Сын Василий пристрастился к торговле и тоже отбился от казачьего роду. Долгое время он барышничал лошадьми, наваривая на грош пятак, и все возил да возил в банк просаленные потом и дегтем мужицкие рублевики. Перед войной скупил на Азовском побережье несколько мелких рыбных заводов, сгрохал в городе каменный трехэтажный дом, открыл торговлю и зажил на широкую ногу. Однажды он прикатил в станицу на собственном автомобиле. Михайла запер ворота на железные болты и спустил с цепи кобелей. Разбогатевший сын покрутился под окнами отчего дома и уехал в смертельной обиде.

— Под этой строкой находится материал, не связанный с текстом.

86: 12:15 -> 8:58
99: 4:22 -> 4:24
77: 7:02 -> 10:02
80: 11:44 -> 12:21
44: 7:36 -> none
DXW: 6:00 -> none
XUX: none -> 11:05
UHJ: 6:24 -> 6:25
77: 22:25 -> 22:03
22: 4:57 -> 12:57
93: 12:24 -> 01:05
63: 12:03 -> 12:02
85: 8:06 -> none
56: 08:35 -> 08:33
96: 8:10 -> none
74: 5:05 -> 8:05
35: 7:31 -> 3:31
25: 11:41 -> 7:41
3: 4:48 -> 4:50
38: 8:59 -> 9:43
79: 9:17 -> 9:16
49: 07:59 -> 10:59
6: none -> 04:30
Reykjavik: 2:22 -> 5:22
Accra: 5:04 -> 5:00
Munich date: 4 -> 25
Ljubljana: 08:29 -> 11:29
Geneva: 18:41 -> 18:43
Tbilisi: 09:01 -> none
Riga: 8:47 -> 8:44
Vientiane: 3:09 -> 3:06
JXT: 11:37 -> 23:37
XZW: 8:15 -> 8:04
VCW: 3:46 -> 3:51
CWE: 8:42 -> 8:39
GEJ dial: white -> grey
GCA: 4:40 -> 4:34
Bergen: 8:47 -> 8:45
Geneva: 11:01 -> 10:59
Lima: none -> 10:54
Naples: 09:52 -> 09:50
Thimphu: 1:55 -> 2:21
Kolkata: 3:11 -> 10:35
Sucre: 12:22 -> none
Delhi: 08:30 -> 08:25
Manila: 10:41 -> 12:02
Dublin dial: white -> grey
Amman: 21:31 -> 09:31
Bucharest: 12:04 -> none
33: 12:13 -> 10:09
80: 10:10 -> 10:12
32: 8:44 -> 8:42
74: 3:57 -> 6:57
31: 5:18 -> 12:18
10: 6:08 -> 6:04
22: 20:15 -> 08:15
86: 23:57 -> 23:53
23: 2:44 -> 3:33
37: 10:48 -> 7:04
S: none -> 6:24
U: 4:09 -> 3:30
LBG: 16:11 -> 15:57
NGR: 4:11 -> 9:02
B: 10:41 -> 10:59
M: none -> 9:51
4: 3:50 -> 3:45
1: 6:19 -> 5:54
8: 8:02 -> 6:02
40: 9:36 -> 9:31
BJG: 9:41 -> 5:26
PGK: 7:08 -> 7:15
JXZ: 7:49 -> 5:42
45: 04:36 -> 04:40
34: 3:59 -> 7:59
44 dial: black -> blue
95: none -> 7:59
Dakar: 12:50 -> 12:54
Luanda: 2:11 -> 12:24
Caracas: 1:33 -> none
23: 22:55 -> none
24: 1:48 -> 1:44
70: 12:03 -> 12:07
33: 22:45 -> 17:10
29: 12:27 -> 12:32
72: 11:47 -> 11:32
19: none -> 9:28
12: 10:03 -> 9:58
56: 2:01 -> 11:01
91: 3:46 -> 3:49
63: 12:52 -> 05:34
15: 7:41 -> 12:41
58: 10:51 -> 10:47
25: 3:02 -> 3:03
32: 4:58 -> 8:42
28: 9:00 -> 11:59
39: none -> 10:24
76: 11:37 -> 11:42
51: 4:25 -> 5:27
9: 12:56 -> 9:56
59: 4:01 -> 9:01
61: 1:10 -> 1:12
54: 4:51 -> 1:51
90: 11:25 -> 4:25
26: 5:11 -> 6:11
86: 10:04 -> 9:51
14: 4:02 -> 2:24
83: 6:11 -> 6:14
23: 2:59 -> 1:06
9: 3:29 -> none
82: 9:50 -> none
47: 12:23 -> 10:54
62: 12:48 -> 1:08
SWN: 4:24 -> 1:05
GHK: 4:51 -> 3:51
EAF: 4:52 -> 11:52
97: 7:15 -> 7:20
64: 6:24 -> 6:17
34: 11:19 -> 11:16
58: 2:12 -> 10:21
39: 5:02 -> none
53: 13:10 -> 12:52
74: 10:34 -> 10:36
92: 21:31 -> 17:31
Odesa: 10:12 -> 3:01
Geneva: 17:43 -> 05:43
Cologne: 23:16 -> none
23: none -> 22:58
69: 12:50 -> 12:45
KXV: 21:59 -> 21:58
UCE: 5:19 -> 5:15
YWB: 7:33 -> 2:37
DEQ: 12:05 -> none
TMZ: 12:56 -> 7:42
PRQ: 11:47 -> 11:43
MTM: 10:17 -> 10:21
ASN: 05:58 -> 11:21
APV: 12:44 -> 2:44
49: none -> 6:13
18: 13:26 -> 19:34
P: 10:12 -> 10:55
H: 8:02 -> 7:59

Отломленный кусок и надмладший сын Дмитрий. Рос он вялым и хилым, отца боялся пуще огня, пускаясь в слезы и впадая в дрожь от одного его голоса. С детства любил церковное пение, прислуживал в алтаре. Станичную школу окончил с похвальным листом, стал проситься в город. Отец призыкнул на него и целый год продержал взаперти, приспосабливая к работе по дому. Покорный сын за все брался безоблыжно, но дело как-то не спорилось в его неживых руках.
— Не выйдет из тебя ни доброго казака, ни крепкого хозяина, — сказал отец, выпроваживая его со двора. — Езжай, задохлец, учись.
Пролетело время немалое, семья стала уже забывать оторвыша, но вот из столицы вернулся, отслужив срок, вахмистр Сердягин, и от него станичники узнали, что Митька Чернояров адвокатствует в Петербурге и обзавелся женой-барыней.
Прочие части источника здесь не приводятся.